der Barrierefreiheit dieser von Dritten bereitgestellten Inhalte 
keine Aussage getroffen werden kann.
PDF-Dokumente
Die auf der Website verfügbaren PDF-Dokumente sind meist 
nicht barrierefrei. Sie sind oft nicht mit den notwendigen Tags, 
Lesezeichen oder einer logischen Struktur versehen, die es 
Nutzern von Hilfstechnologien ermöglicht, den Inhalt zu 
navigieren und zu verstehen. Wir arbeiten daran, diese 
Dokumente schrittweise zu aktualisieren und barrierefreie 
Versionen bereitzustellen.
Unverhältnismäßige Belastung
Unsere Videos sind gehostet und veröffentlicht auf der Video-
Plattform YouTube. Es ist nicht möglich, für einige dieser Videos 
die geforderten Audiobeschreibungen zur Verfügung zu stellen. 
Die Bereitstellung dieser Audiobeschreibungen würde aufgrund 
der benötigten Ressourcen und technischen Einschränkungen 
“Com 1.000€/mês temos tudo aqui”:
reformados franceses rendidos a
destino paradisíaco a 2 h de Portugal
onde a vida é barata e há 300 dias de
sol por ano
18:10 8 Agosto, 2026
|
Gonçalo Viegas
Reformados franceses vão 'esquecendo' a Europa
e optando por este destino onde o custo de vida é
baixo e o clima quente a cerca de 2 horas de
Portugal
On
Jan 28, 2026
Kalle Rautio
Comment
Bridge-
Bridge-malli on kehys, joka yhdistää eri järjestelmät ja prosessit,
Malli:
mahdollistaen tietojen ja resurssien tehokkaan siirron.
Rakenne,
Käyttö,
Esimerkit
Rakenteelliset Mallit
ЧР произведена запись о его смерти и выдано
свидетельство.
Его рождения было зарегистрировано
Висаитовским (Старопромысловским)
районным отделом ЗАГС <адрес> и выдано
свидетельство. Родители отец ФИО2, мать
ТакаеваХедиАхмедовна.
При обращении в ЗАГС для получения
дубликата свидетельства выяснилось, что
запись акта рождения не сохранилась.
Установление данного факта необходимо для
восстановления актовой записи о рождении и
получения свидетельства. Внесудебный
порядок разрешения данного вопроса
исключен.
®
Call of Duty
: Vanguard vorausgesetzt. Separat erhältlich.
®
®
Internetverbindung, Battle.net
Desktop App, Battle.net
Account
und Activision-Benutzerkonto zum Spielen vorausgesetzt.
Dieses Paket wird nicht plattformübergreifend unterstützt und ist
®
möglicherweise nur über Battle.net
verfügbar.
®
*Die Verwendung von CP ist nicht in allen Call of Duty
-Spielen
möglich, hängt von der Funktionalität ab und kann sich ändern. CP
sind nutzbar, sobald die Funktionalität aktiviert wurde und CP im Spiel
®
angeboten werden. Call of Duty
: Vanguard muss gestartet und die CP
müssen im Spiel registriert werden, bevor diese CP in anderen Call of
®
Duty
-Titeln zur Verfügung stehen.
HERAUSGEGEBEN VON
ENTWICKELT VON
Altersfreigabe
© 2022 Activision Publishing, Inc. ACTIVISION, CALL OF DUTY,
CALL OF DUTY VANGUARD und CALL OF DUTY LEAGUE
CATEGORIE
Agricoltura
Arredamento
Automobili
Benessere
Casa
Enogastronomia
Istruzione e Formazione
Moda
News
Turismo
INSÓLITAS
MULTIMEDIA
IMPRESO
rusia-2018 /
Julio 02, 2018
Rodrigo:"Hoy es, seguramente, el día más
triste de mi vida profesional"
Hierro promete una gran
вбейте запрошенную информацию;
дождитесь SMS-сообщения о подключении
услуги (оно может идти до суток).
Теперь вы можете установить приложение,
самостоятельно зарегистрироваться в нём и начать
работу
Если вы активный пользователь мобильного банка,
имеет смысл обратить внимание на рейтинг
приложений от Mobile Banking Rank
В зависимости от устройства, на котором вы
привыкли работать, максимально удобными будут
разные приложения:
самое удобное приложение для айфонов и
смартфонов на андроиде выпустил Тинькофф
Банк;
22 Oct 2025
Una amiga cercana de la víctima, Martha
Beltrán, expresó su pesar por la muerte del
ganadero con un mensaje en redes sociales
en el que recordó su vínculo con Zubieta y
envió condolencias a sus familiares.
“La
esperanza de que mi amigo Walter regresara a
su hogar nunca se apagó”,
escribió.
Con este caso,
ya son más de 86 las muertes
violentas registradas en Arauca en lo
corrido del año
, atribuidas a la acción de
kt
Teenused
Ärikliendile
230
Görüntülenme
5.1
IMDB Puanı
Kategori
::::
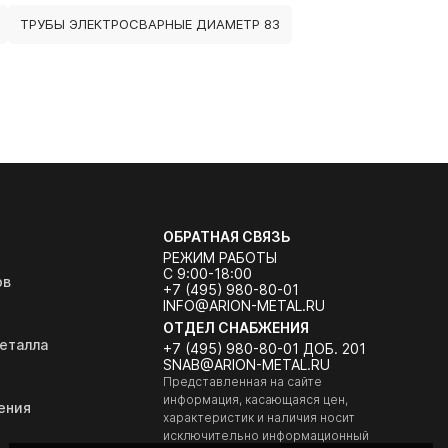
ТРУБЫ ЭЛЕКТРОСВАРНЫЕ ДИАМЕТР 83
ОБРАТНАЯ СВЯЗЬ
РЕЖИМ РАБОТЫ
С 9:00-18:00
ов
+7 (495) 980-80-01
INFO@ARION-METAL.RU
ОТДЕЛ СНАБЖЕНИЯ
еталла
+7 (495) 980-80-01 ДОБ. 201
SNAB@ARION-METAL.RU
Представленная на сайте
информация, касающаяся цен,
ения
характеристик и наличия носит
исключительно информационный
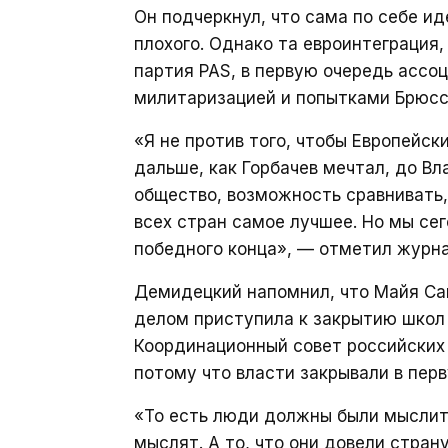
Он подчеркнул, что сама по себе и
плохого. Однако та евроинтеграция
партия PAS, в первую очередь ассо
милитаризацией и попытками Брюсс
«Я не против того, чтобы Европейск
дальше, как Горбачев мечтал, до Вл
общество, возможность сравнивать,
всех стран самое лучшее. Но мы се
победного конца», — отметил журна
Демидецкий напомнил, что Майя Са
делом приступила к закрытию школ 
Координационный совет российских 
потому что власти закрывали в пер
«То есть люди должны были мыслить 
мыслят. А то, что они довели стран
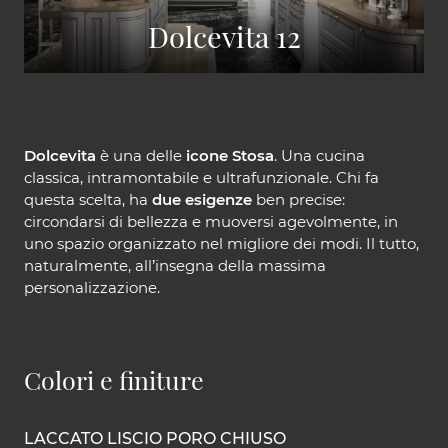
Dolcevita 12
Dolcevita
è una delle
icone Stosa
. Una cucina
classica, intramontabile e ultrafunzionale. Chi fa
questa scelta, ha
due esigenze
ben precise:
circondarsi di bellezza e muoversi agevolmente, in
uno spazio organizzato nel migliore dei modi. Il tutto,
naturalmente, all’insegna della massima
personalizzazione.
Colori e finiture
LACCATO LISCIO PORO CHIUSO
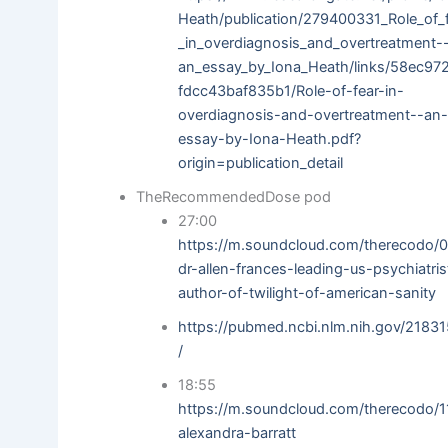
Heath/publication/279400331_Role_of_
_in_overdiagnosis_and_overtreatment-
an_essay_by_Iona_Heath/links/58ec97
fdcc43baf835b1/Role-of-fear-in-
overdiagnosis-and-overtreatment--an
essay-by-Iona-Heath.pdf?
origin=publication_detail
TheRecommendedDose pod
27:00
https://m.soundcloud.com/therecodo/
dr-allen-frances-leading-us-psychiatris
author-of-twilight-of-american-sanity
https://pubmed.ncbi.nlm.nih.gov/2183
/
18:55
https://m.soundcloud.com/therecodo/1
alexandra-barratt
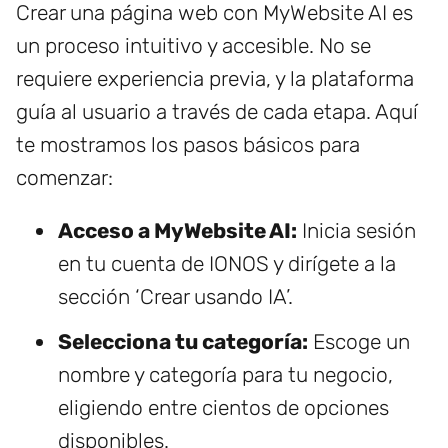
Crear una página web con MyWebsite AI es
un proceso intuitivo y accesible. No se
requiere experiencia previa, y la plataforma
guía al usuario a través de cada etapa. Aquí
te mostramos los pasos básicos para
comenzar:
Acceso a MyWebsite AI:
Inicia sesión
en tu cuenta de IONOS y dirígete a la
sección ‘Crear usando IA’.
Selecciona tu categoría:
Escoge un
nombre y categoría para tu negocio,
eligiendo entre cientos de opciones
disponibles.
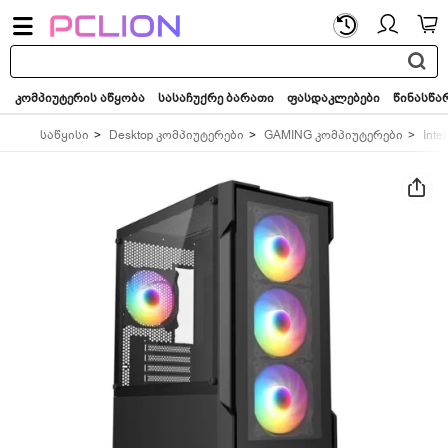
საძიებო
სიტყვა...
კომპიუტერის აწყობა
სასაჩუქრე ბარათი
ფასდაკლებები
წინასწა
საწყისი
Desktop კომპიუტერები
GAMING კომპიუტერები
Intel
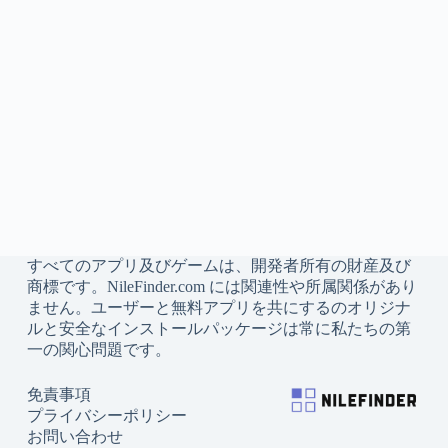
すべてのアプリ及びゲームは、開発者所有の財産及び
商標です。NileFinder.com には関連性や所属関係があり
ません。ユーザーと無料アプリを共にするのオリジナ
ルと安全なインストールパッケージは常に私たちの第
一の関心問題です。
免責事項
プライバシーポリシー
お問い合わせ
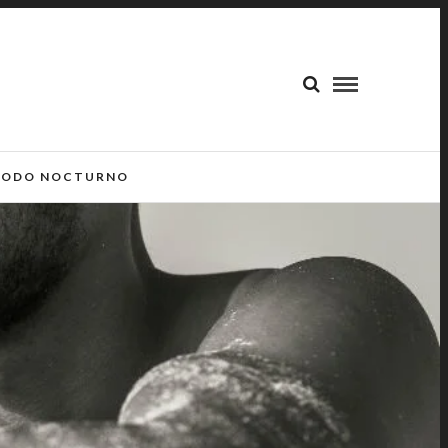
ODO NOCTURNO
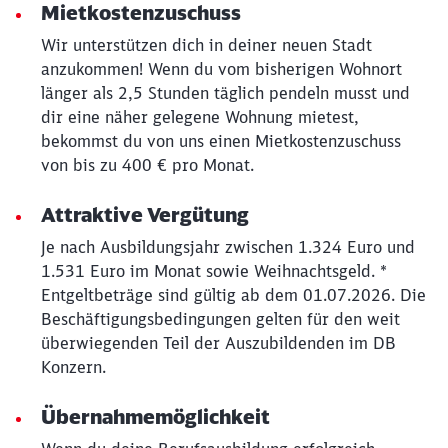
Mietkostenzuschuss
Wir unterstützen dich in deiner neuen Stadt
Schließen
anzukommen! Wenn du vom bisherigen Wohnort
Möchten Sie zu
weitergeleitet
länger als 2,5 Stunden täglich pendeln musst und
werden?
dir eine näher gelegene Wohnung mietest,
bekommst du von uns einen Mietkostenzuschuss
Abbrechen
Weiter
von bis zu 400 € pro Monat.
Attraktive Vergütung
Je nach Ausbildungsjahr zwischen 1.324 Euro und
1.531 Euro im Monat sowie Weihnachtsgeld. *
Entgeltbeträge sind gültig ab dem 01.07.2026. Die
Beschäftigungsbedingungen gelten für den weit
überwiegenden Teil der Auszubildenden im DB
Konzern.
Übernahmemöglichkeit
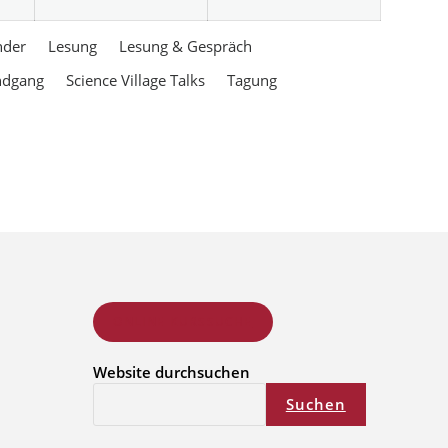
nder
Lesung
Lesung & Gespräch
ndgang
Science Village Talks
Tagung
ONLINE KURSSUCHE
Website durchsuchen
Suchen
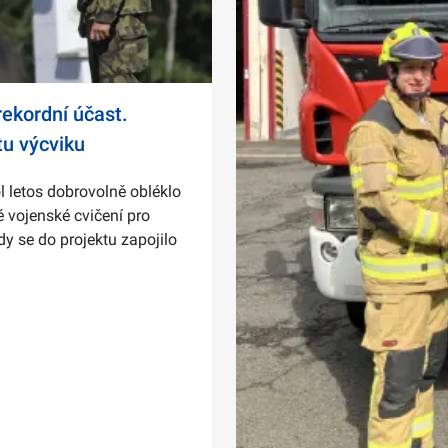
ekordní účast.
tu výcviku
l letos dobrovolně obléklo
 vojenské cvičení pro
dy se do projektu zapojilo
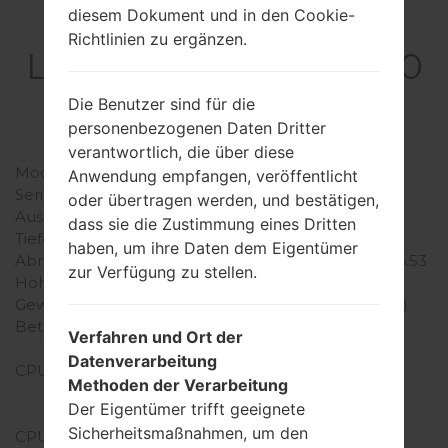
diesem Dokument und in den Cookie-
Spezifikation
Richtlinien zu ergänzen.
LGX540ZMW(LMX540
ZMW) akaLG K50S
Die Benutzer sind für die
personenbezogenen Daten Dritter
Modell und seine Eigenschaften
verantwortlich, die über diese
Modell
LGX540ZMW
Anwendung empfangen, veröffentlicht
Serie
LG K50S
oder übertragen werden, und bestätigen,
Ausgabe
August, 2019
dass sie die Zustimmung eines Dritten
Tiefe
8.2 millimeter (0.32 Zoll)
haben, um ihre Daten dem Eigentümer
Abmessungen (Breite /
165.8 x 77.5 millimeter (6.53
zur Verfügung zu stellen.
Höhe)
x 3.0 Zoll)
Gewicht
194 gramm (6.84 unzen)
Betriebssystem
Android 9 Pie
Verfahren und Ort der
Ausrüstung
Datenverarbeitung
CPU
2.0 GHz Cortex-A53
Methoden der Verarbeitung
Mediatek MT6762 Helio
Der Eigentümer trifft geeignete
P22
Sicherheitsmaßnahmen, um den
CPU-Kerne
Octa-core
::::
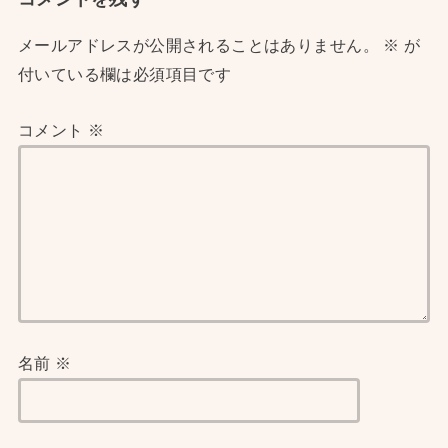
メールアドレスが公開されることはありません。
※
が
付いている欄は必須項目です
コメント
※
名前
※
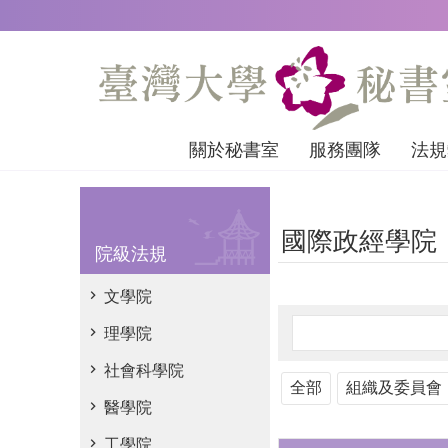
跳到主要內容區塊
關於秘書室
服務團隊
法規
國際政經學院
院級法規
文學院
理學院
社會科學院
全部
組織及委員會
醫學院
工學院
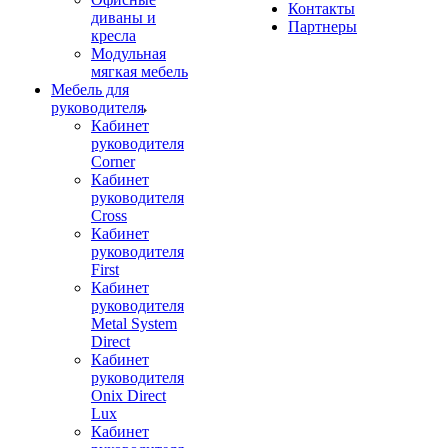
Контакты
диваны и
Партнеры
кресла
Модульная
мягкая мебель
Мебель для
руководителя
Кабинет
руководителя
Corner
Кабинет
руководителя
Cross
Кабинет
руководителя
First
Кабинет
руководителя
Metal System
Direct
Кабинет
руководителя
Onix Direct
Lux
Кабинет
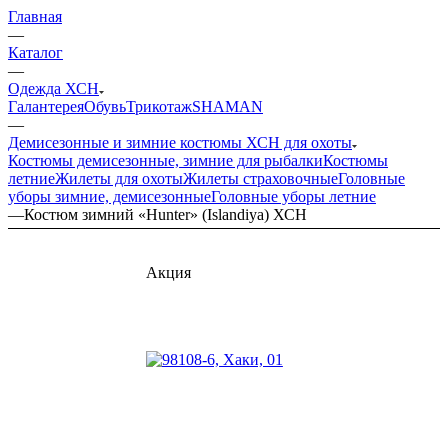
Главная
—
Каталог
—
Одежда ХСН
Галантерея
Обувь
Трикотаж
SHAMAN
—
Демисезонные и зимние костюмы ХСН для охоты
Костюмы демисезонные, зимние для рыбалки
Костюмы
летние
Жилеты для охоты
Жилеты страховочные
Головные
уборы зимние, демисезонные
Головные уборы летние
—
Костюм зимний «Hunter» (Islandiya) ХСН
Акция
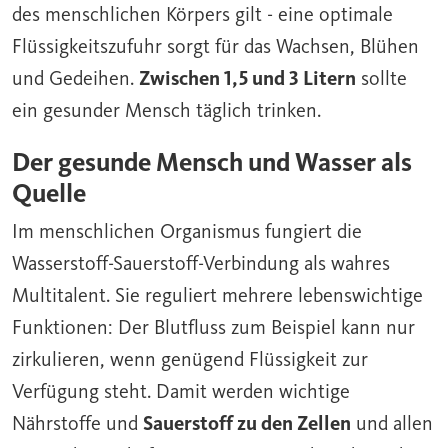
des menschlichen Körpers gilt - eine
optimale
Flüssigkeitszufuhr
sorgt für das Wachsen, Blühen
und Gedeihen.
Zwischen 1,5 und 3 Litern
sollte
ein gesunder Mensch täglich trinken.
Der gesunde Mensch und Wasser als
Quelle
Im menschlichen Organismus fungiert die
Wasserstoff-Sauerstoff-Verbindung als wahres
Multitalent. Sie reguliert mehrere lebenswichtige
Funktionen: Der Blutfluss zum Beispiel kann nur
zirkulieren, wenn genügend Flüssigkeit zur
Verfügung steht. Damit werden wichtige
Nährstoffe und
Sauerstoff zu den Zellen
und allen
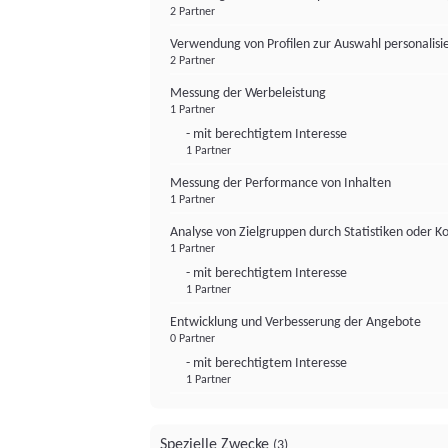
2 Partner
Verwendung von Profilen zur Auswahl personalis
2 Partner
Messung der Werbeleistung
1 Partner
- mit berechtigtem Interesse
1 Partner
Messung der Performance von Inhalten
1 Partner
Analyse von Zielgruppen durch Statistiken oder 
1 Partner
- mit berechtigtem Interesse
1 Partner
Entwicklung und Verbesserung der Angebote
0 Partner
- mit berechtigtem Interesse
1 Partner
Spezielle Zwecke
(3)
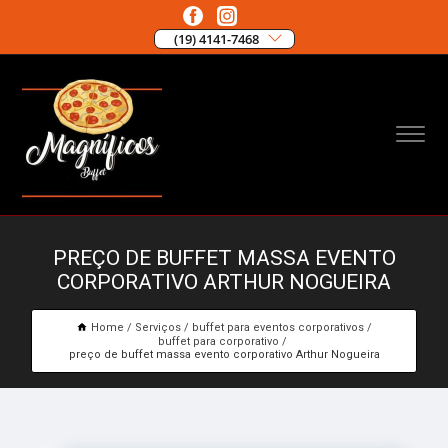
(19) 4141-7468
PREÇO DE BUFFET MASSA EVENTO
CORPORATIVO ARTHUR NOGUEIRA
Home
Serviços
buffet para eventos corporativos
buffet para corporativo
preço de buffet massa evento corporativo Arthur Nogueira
::::
TASK STATEMENT:
Lay out the lines from the line with "des menschlichen Körpers gilt - eine" up to and including the line with "preço de buffet massa evento corporativo" as a Markdown table with the columns Number and Line, one row per line, numbered in order. Leave out blank lines and the pictures.

WRITTEN ANSWER:
| Number | Line |
|---|---|
| 1 | des menschlichen Körpers gilt - eine |
| 2 | optimale |
| 3 | Flüssigkeitszufuhr |
| 4 | sorgt für das Wachsen, Blühen |
| 5 | und Gedeihen. |
| 6 | Zwischen 1,5 und 3 Litern |
| 7 | sollte |
| 8 | ein gesunder Mensch täglich trinken. |
| 9 | Der gesunde Mensch und Wasser als |
| 10 | Quelle |
| 11 | Im menschlichen Organismus fungiert die |
| 12 | Wasserstoff-Sauerstoff-Verbindung als wahres |
| 13 | Multitalent. Sie reguliert mehrere lebenswichtige |
| 14 | Funktionen: Der Blutfluss zum Beispiel kann nur |
| 15 | zirkulieren, wenn genügend Flüssigkeit zur |
| 16 | Verfügung steht. Damit werden wichtige |
| 17 | Nährstoffe und |
| 18 | Sauerstoff zu den Zellen |
| 19 | und allen |
| 20 | 2 Partner |
| 21 | Verwendung von Profilen zur Auswahl personalis |
| 22 | 2 Partner |
| 23 | Messung der Werbeleistung |
| 24 | 1 Partner |
| 25 | - mit berechtigtem Interesse |
| 26 | 1 Partner |
| 27 | Messung der Performance von Inhalten |
| 28 | 1 Partner |
| 29 | Analyse von Zielgruppen durch Statistiken oder  |
| 30 | 1 Partner |
| 31 | - mit berechtigtem Interesse |
| 32 | 1 Partner |
| 33 | Entwicklung und Verbesserung der Angebote |
| 34 | 0 Partner |
| 35 | - mit berechtigtem Interesse |
| 36 | 1 Partner |
| 37 | Spezielle Zwecke |
| 38 | (3) |
| 39 | (19) 4141-7468 |
| 40 | PREÇO DE BUFFET MASSA EVENTO |
| 41 | CORPORATIVO ARTHUR NOGUEIRA |
| 42 | Home |
| 43 | Serviços |
| 44 | buffet para eventos corporativos |
| 45 | buffet para corporativo |
| 46 | preço de buffet massa evento corporativo Arthur Nogueira |